Répondant à un tweet du CDHI, l’Ambassadrice suédoise, Helena Sångeland, a déclaré qu’elle était consciente de la nature limitée de sa visite de la prison d’Evine.
« Clairement des limites à ce qu’on nous a montré », a-t-elle dit.
Les représentants des pays dont la Grande-Bretagne, l’Allemagne, le Japon et le Danemark faisaient partie des douzaines de diplomates qui ont pris part à une réception sur la pelouse de la prison d’Evine après la visite fortement surveillée.
Les activistes des droits civiques, Atena Daemi et Golrokh Iraee, actuellement emprisonnées à Evine, ont souligné quelques-uns des endroits que les ambassadeurs ont été empêchés de visiter dans une lettre conjointe de la prison, le 8 juillet.
« Est-ce qu’ils vous ont fait visiter la section 209, la section 2-A ou la section 241 ? Est-ce qu’ils vous ont montré les cellules d’isolement sans fenêtres, ventilation ou toilettes ? Qu’en est-il des cellules connues sous le nom de « tombes » ?, ont demandé les prisonniers politiques.
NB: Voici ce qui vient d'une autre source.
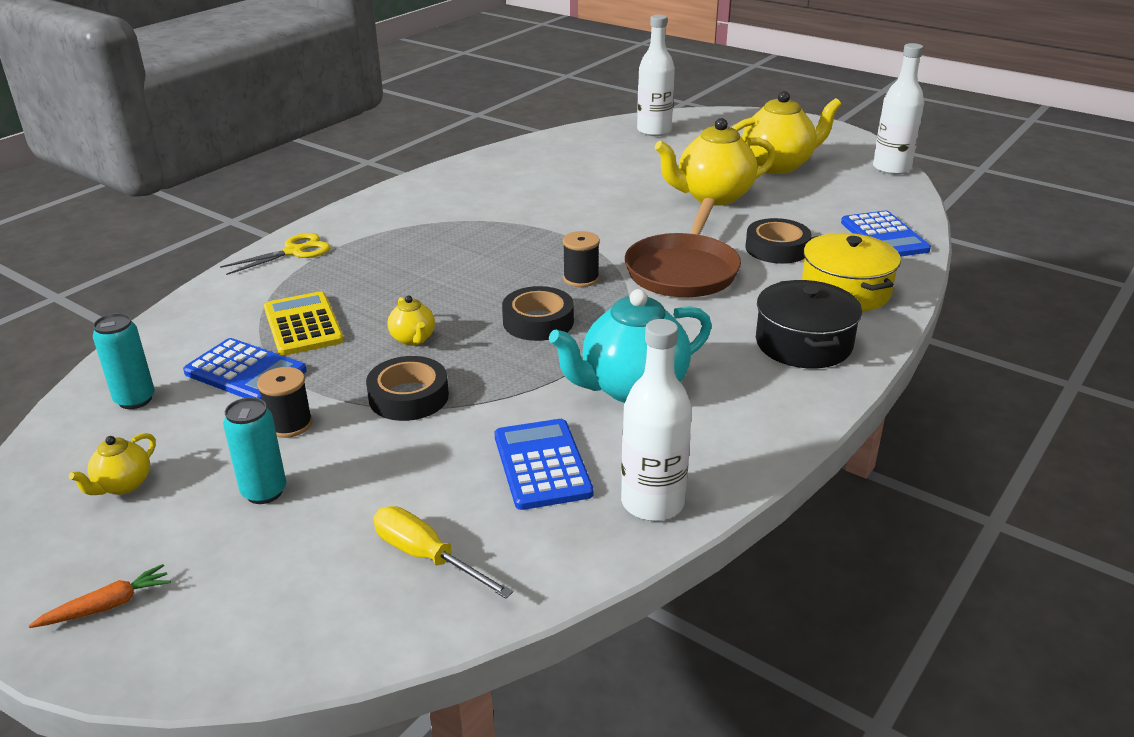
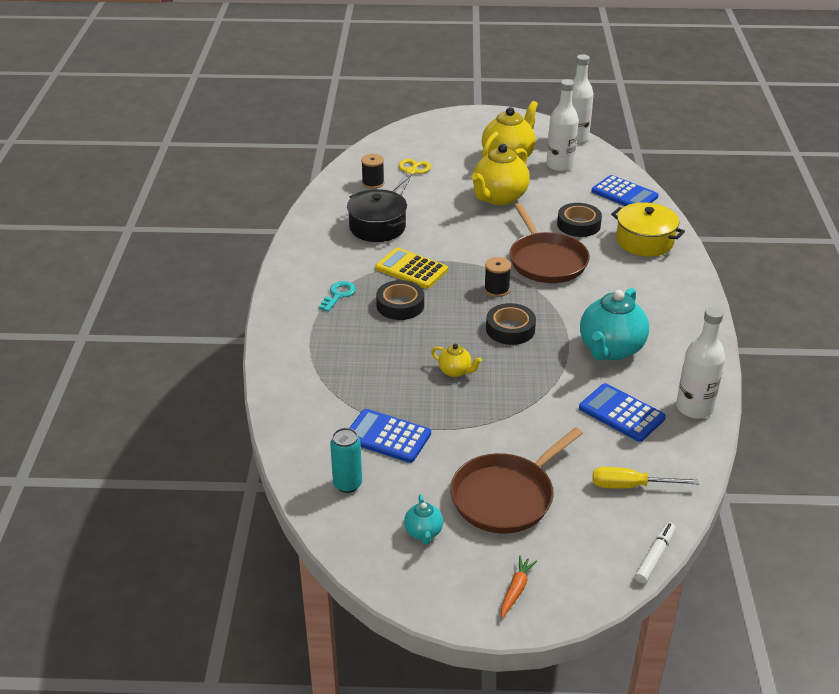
camera: 35 degrees left, 5 degrees up
yellow teapot [69,433,156,495] -> turquoise teapot [404,494,443,544]
blue calculator [183,338,307,400] -> blue calculator turned 150 degrees counterclockwise [350,409,431,463]
yellow scissors [220,233,331,275] -> yellow scissors moved to [393,159,431,194]
turquoise can [223,397,286,504] -> brown pan [450,427,583,534]
black spool [257,367,313,438] -> black spool moved to [361,154,384,189]
yellow calculator [264,291,344,356] -> yellow calculator moved to [375,248,448,289]
black tape [366,356,449,421] -> black tape moved to [376,280,424,320]
white bottle [637,15,675,136] -> white bottle moved to [546,79,579,171]
black pot [756,280,862,368] -> black pot moved to [347,189,407,242]
none -> turquoise key [319,281,356,312]
none -> white marker [635,522,676,584]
« Vous ont-ils présenté à un médecin possédant le pseudonyme de « Shahriari » ?, ont demandé les prisonniers. « C’est lui qui découvre ce qui ne va pas avec les prisonniers malades, juste en les regardant. C’est lui qui n’ose jamais signer son nom parce qu’il craint, un jour, d’être démasqué pour sa faute professionnelle.
« Lorsque nous invitons des invités à notre domicile, nous essayons évidemment de leur faire bonne impression, même si c’est le même endroit où des milliers de prisonniers politiques ont été exécutés dans les années 1980 », a ajouté la lettre.
On estime que 4 500 – 5 000 prisonniers politiques qui avaient déjà été jugés et condamnés – principalement des membres de groupes d’opposition politique – ont été exécutés soudainement dans les prisons de l’Iran, y compris à Evine pendant l’été 1988 sans avoir pu bénéficier d’un accès à une procédure régulière.